MR: I think it all comes down to what is the probability, pre-test, that you would actually have the thing we're testing for before we go looking for it. One thing people don't understand, is they think we have a better ability to understand what's going on in scan images than we actually do. That's where a huge disconnect is. There's this belief that we can see into the body and know what's going on.

There are companies out there that offer full body CT scans. And they find things. They find thyroid nodules and adrenal masses. They find abnormal areas of the liver or the spleen. They find lung nodules and ovarian cysts. The problem is what do you do next? You can't make the diagnosis based on the image. Usually you have to get tissue and that means either surgery or at the very least putting a needle into the thing and taking a sample. Even after you have the biopsy you don't always know. The more we look the more anxious we become and the more aggressive about finding an answer.

On the other hand, we have some tests that we know work. Screening for cervical cancer with Pap smears has almost eliminated cervical cancer in women who go for screening. Colon cancer screening is also very effective, but we have a hard time getting patients to go for it. And of course, if you have a concerning symptom, it needs to be addressed.

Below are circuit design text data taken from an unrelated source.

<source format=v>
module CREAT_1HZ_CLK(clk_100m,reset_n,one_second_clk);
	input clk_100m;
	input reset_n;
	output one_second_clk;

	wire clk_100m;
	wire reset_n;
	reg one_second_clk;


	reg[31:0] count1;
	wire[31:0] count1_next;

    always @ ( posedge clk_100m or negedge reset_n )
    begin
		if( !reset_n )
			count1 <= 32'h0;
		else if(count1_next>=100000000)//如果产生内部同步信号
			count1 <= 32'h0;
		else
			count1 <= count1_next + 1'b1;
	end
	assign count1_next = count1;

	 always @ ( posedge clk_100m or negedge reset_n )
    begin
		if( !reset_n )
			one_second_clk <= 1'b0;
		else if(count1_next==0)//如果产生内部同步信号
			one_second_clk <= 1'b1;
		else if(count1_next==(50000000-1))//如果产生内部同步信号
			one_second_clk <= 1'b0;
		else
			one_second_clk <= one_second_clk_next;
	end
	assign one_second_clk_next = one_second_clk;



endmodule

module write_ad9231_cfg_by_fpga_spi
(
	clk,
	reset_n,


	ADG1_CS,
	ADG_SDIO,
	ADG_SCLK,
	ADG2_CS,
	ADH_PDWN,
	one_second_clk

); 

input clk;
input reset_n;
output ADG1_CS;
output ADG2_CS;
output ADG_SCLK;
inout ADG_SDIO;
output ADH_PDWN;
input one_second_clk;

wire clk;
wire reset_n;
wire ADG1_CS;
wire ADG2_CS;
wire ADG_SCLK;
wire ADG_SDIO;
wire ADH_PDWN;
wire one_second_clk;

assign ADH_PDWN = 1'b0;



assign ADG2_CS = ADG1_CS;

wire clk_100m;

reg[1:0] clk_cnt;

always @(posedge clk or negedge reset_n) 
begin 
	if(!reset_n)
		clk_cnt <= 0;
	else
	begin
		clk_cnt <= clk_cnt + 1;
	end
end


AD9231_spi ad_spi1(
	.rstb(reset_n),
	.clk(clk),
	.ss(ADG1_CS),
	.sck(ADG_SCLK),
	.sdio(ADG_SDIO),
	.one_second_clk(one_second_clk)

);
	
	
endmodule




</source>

SK: We seem to have a mentality in situations like these of "better safe than sorry," that it's okay to do these extra tests and do annual exams that might not necessarily show much benefit, rather than risk missing something.

MR: We have this with a lot of different kinds of cancer. Thyroid cancer fits this category. We detect it by finding thyroid nodules and we're now really good at finding those nodules. When we biopsy, we now detect cancer 5-10 percent of the time. We're diagnosing a lot of people with thyroid cancer who wouldn't have been diagnosed before. But despite the fact that we are treating a lot more people with thyroid cancer, the number of people dying from thyroid cancer hasn't really budged. That implies that the extra cases we are finding didn't benefit from treatment.

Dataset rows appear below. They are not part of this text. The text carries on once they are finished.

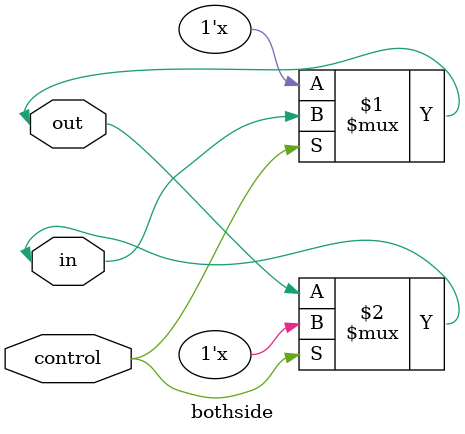
<source format=v>
module bothside (
 in ,out,control);
    inout in;
    inout out;
    input control;

    
bufif1 b1 (out,in,control);
bufif0 b2  (in,out,control);

endmodule
</source>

My sister went to a doctor for an exam when she was around 40. Her doctor did a very thorough physical exam and found a lump in her thyroid. He sent her for an ultrasound that showed several thyroid nodules. They decided not to biopsy, but put her on thyroid medication to try and keep the nodules from growing, and she had an ultrasound every six months. She did this for a number of years, and it cost thousands and thousands of dollars. Finally, she started asking about the potential harms of the medication. And it turns out it could cause osteoporosis. She asked me why she was taking it, and I told her I really didn't know. So she decided to stop, and 15 years later there hasn't been a problem.

SK: What do you think the proper role of the annual physical should be for people who don't have medical complaints? Is there value at turning up at the doctor on a regular basis?

MR: For people who are truly healthy, who understand what it is to have a healthy lifestyle, those people are probably good to go without these exams until age 50. They do need to have an annual blood pressure check, and there are some vaccines that you need to get regularly, like tetanus. I don't think its a bad idea to check in with the medical system, but it's really the physician's responsibility to limit contact to things we know are based in evidence.

There are so many things they can determine through a visit that doesn't really happen with the physical exam itself. I think its good for people to have a doctor, because sometimes you're really just looking for an expert to give advice. It may not change our outcome, but having someone to reassure you can be a big help.

SK: What's the reaction to this piece been like so far?

MR: I got more responses to this than everything else I've ever written put together. Most of the emails were positive and brief, saying you've said exactly what I've been thinking for a long time. There were some people who wanted to go even further. A few people were upset about the fact my father had gone for a biopsy, and said he shouldn't have done that. But overall, it was a really positive reaction.